Your task >>
Every line of the records below that holds the word "lines" should be copied out.

Saved entries:
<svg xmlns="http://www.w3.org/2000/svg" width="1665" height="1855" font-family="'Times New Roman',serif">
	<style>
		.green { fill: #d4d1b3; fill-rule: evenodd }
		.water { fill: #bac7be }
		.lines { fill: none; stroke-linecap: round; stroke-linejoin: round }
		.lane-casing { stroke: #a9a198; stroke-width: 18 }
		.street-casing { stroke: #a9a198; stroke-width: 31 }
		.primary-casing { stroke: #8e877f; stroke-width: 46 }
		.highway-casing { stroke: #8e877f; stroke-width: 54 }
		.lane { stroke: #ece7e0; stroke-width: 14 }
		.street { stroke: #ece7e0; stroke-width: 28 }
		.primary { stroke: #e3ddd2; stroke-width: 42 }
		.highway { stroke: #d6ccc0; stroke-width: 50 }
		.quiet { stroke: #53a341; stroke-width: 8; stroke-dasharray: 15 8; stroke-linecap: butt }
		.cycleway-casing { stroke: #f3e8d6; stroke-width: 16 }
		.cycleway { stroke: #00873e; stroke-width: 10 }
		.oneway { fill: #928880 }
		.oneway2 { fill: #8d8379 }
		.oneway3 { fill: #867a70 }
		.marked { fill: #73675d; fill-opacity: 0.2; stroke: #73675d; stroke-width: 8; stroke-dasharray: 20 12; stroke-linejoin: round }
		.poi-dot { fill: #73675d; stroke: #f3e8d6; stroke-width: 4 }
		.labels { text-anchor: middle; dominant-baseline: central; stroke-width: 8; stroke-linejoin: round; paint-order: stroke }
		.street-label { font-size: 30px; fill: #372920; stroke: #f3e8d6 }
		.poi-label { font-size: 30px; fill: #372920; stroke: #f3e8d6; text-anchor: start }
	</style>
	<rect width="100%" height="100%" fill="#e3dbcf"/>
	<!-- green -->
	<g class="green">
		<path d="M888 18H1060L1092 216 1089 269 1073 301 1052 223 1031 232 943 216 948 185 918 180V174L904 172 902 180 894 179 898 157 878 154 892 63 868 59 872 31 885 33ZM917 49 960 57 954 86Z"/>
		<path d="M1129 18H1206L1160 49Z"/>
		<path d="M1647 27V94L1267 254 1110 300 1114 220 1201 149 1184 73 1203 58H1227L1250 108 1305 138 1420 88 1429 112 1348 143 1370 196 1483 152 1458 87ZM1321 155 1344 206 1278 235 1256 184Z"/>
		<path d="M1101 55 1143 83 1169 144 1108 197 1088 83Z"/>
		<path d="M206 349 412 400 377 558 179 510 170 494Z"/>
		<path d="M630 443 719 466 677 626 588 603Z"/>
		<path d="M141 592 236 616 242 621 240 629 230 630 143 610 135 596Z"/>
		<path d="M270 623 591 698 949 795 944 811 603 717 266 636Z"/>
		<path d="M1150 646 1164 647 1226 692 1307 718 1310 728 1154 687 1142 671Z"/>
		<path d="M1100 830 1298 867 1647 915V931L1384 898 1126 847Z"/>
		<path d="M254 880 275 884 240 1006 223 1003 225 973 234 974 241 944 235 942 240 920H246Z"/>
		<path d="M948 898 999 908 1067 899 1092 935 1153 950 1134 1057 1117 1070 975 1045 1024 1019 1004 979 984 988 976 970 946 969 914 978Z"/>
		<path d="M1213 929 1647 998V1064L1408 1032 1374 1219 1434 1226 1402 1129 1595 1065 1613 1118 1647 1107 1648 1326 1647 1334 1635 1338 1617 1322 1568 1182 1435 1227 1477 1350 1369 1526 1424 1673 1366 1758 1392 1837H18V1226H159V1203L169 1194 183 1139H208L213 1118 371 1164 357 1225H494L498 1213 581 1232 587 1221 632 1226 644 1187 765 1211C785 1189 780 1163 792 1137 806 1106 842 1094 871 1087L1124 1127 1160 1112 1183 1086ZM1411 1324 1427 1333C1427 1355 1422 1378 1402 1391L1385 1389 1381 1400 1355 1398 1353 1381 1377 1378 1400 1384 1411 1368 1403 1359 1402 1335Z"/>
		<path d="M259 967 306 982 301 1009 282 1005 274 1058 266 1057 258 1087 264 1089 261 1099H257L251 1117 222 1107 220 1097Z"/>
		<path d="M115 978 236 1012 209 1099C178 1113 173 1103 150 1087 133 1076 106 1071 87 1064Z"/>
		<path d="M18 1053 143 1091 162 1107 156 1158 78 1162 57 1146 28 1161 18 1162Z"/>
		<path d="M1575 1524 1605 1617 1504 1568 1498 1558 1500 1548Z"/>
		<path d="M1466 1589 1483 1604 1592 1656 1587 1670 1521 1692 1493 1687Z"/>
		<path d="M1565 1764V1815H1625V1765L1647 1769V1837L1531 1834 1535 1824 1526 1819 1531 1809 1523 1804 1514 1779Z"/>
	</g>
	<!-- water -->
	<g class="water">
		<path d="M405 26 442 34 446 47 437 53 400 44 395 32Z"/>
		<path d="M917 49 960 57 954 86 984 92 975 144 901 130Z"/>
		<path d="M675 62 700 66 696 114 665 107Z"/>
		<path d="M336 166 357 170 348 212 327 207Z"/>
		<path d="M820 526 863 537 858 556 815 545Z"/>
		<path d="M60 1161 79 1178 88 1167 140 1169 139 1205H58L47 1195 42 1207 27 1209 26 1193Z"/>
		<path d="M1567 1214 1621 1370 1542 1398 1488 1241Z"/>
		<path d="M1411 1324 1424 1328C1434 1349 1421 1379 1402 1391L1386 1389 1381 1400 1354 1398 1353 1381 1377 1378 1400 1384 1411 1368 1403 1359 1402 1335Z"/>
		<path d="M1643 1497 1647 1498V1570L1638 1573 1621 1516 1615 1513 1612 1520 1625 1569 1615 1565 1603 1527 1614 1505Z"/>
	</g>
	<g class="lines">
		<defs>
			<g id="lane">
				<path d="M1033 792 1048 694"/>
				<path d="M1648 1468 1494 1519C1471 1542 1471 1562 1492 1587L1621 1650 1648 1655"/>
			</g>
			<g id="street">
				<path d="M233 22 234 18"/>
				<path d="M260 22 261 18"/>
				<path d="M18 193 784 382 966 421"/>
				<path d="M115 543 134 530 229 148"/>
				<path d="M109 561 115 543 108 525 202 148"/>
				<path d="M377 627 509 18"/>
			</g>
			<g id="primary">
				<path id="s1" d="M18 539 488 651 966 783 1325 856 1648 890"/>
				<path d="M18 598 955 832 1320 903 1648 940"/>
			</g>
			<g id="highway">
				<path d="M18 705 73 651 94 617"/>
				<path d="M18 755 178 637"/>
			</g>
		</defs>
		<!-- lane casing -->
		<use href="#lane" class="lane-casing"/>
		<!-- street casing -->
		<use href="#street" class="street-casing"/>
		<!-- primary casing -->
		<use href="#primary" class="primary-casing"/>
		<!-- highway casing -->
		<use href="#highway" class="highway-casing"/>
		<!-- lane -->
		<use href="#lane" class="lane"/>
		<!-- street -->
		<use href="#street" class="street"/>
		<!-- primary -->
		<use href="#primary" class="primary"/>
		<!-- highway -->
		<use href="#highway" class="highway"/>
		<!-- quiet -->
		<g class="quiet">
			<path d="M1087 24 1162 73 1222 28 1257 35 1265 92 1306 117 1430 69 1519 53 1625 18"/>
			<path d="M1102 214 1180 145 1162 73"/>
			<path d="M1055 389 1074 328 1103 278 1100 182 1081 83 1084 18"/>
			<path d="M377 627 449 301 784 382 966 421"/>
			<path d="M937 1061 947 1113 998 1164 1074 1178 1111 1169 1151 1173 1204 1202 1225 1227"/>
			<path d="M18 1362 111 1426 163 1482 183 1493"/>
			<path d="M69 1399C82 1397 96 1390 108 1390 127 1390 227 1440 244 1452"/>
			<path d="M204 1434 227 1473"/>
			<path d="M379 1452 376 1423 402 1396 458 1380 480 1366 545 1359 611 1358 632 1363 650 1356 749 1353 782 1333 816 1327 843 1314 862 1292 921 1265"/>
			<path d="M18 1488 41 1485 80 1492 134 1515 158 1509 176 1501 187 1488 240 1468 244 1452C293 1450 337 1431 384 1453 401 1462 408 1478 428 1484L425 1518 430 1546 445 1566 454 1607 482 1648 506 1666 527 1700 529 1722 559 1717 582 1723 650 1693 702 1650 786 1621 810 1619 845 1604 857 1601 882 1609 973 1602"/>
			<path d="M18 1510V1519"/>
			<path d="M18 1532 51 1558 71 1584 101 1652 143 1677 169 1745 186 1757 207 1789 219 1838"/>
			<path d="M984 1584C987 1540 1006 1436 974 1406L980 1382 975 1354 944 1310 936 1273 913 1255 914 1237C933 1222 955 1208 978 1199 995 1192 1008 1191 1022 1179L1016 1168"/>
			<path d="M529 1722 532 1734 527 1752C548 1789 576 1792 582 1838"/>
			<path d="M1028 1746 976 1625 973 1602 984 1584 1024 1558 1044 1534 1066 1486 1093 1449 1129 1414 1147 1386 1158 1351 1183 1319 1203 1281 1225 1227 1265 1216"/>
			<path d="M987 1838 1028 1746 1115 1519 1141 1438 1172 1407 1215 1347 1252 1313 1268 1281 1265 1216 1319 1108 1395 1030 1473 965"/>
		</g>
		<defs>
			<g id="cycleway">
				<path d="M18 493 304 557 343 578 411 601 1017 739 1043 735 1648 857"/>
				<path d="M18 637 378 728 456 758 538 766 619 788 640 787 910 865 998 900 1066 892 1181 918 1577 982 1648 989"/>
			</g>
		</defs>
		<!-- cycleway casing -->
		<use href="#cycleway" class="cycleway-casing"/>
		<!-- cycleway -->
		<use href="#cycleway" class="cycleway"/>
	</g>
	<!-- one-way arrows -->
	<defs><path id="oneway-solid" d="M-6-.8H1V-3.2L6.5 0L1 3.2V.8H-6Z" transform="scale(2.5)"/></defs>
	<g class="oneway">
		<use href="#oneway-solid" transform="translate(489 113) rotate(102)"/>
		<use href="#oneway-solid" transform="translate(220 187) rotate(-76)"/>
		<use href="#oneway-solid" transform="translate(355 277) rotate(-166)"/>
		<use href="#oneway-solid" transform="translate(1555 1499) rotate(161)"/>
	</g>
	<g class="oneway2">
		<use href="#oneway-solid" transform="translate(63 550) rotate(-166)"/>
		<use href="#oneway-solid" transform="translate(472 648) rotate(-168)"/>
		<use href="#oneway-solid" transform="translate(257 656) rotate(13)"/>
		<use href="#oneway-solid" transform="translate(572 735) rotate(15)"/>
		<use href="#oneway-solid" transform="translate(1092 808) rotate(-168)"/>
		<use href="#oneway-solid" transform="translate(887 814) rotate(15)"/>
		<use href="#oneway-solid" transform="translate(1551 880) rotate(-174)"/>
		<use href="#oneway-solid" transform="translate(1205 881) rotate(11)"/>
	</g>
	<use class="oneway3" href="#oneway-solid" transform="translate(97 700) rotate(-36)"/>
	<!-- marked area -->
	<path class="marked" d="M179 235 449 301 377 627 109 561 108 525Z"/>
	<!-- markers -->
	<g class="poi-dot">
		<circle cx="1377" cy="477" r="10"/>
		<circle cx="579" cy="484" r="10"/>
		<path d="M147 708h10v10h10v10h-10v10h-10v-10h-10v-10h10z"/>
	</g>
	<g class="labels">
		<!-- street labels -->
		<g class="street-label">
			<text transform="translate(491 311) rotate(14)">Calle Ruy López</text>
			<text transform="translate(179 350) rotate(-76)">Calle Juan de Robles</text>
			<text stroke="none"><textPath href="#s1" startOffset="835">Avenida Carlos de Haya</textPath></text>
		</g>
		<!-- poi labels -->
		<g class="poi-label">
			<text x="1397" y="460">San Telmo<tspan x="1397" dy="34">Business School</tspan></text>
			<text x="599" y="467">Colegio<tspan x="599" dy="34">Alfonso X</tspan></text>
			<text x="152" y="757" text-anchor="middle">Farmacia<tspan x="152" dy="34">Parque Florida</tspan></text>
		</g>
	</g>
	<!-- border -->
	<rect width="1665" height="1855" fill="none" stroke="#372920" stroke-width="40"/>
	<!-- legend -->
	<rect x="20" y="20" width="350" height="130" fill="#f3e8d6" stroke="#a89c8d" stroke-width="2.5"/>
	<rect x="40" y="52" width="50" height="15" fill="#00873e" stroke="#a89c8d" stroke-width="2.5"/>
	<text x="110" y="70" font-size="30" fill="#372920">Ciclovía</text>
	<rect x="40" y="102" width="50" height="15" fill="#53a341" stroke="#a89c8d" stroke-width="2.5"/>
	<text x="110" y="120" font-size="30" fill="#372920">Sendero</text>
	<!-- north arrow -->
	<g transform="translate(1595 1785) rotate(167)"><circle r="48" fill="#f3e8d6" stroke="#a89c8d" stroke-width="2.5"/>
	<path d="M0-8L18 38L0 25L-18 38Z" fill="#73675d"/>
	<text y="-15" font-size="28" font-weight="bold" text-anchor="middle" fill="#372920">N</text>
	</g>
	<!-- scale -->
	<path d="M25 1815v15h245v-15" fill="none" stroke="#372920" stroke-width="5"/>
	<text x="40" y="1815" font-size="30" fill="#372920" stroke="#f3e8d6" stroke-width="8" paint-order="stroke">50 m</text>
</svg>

Solved problem >>
		.lines { fill: none; stroke-linecap: round; stroke-linejoin: round }
	<g class="lines">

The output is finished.